Taking the entries below, transcribe only the lines starting with the one with "Figure 3: Illustration" and going on through the one with "Answer: heatmap", exactly as written, without the pictures.

(Given information)

--

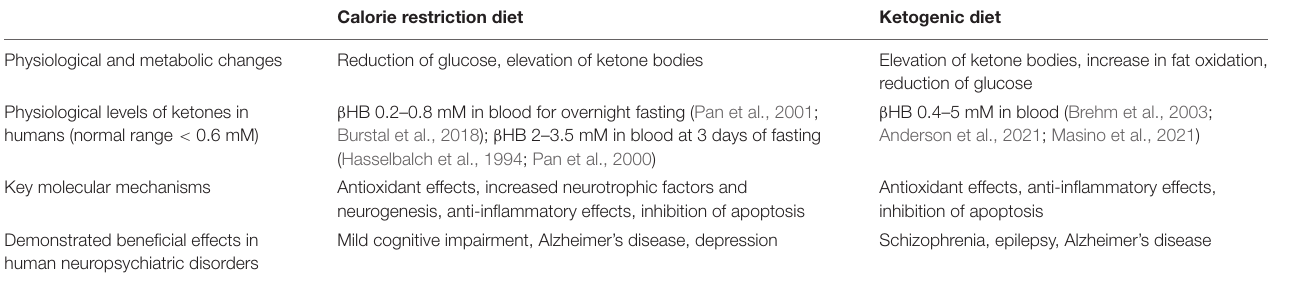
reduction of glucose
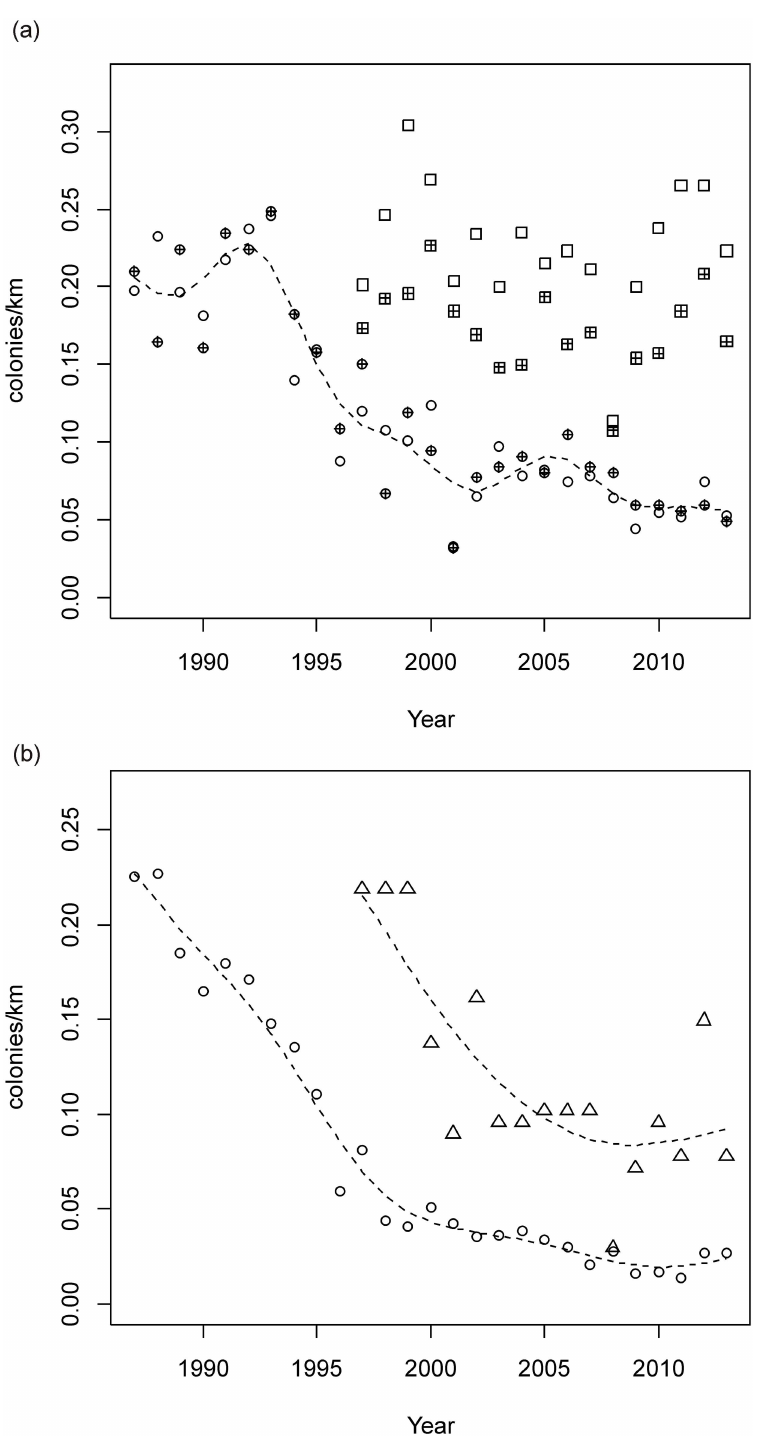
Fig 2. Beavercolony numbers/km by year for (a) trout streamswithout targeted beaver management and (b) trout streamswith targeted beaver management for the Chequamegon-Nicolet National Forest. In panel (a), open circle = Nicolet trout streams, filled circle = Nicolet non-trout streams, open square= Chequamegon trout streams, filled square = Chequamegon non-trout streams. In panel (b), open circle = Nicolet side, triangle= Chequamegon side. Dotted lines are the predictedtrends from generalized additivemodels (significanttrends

--

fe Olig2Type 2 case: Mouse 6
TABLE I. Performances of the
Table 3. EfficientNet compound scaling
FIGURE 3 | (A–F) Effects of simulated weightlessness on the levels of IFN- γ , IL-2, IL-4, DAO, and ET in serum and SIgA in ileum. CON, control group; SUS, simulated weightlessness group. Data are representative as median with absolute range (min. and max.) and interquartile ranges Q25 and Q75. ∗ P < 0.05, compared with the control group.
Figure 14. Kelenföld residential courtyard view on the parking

--

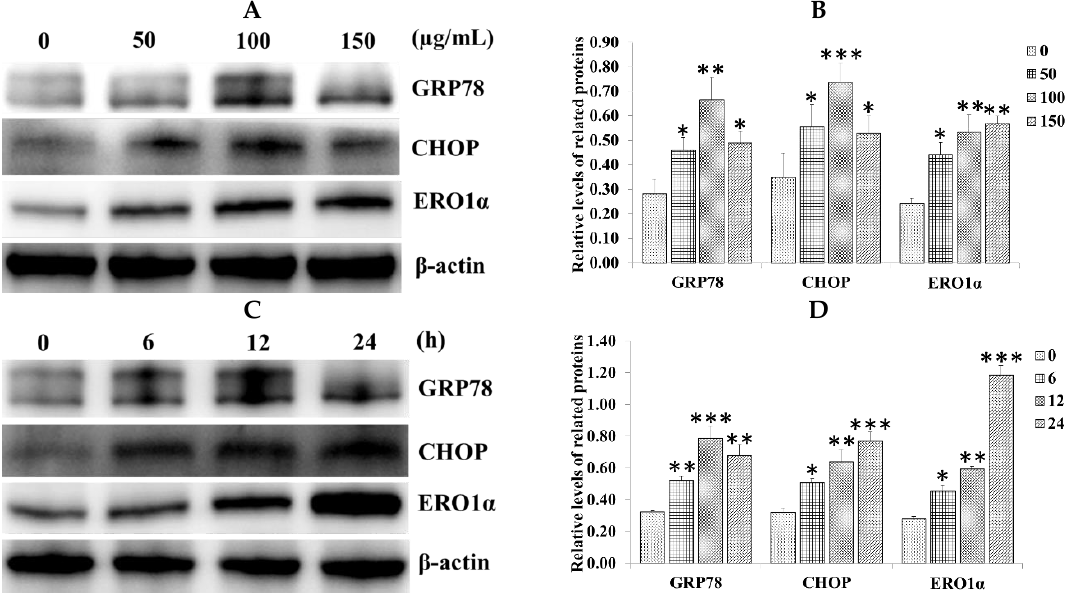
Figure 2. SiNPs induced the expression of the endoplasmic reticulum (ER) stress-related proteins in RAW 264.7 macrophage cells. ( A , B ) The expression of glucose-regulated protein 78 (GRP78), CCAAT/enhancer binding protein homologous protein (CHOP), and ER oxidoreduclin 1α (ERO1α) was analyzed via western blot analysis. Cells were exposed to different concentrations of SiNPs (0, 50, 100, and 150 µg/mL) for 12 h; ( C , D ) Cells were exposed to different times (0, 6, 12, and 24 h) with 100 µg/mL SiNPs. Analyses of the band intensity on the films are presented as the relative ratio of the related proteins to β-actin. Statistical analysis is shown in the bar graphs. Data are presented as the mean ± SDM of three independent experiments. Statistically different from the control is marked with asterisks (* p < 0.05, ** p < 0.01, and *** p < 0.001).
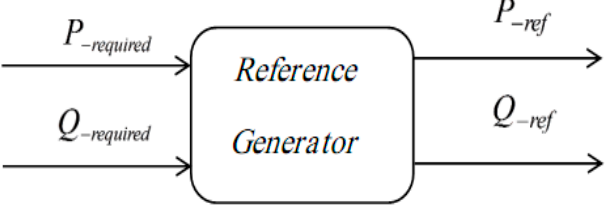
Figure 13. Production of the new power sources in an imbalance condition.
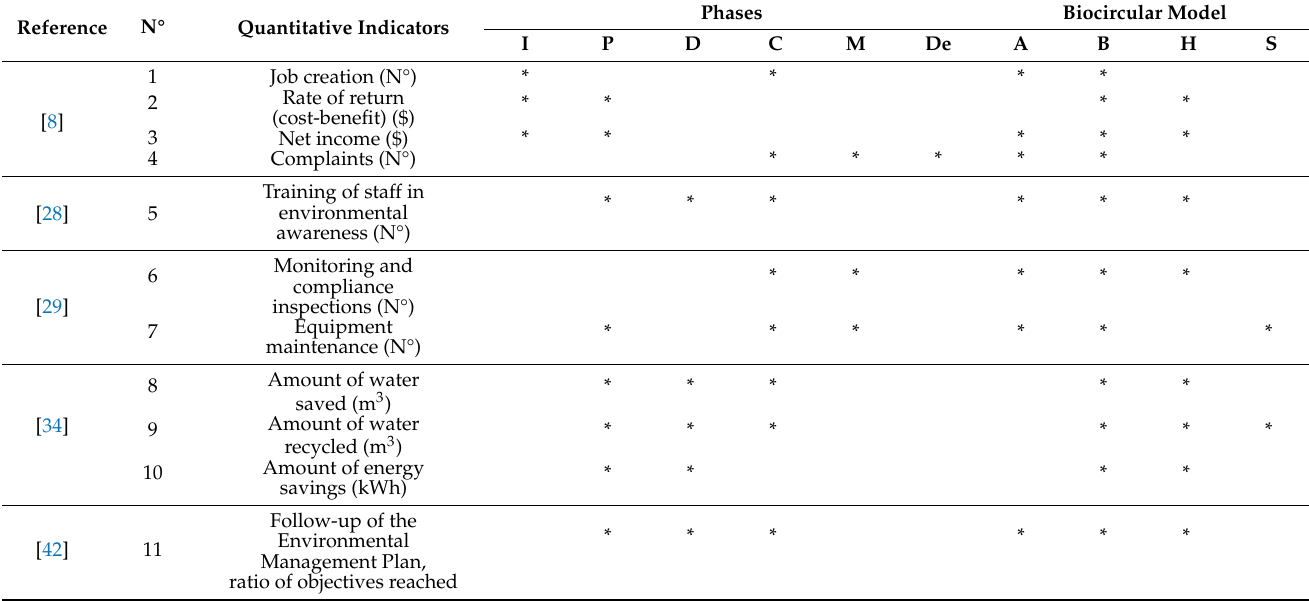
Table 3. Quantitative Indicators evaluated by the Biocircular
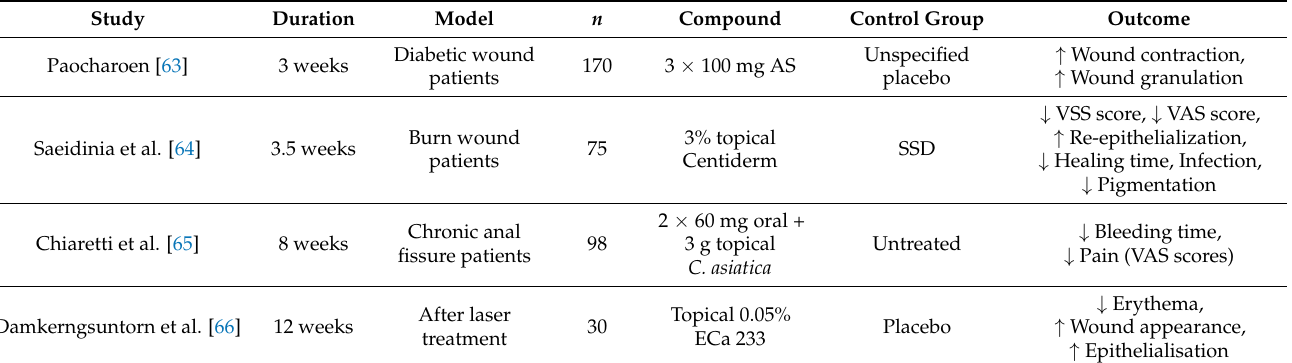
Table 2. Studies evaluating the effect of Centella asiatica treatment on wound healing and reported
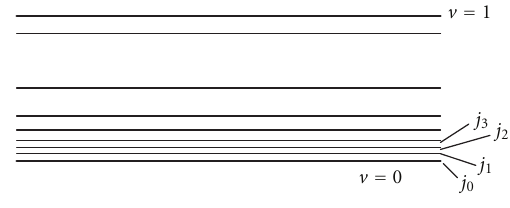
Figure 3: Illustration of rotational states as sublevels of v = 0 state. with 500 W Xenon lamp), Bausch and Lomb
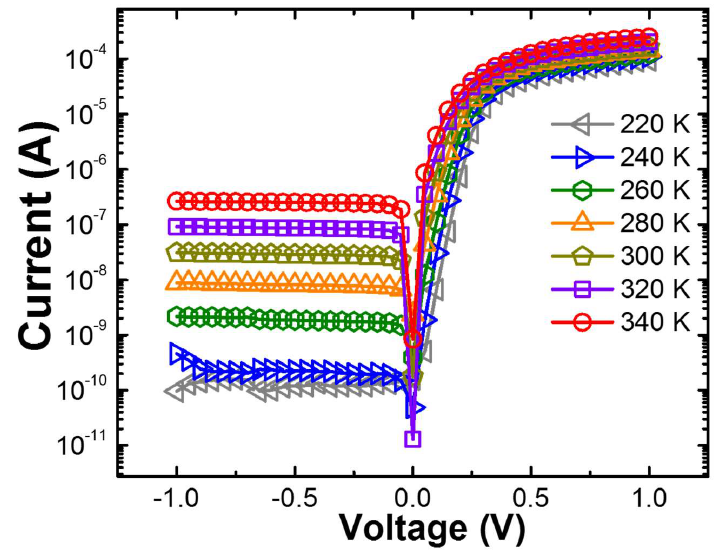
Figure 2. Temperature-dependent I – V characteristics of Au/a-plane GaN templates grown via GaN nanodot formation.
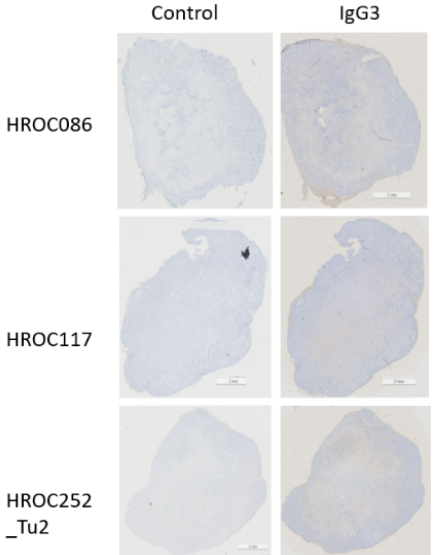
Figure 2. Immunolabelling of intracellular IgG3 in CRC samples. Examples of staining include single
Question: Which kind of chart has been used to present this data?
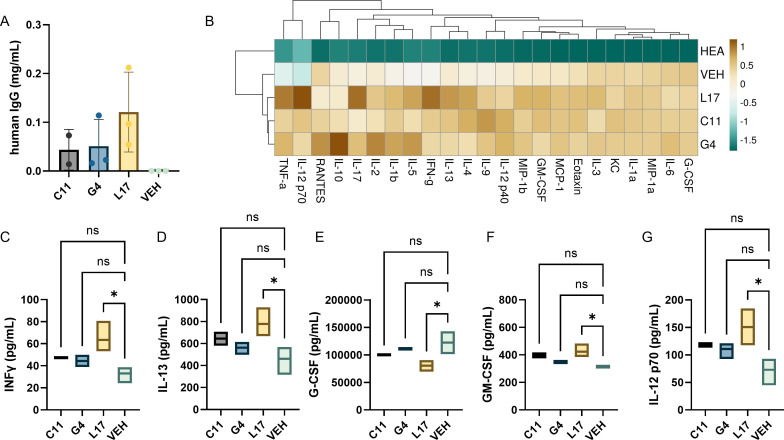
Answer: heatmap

--

(Output of the task)
Figure 3: Illustration of rotational states as sublevels of v = 0 state. with 500 W Xenon lamp), Bausch and Lomb
Figure 2. Temperature-dependent I – V characteristics of Au/a-plane GaN templates grown via GaN nanodot formation.
Figure 2. Immunolabelling of intracellular IgG3 in CRC samples. Examples of staining include single
Question: Which kind of chart has been used to present this data?
Answer: heatmap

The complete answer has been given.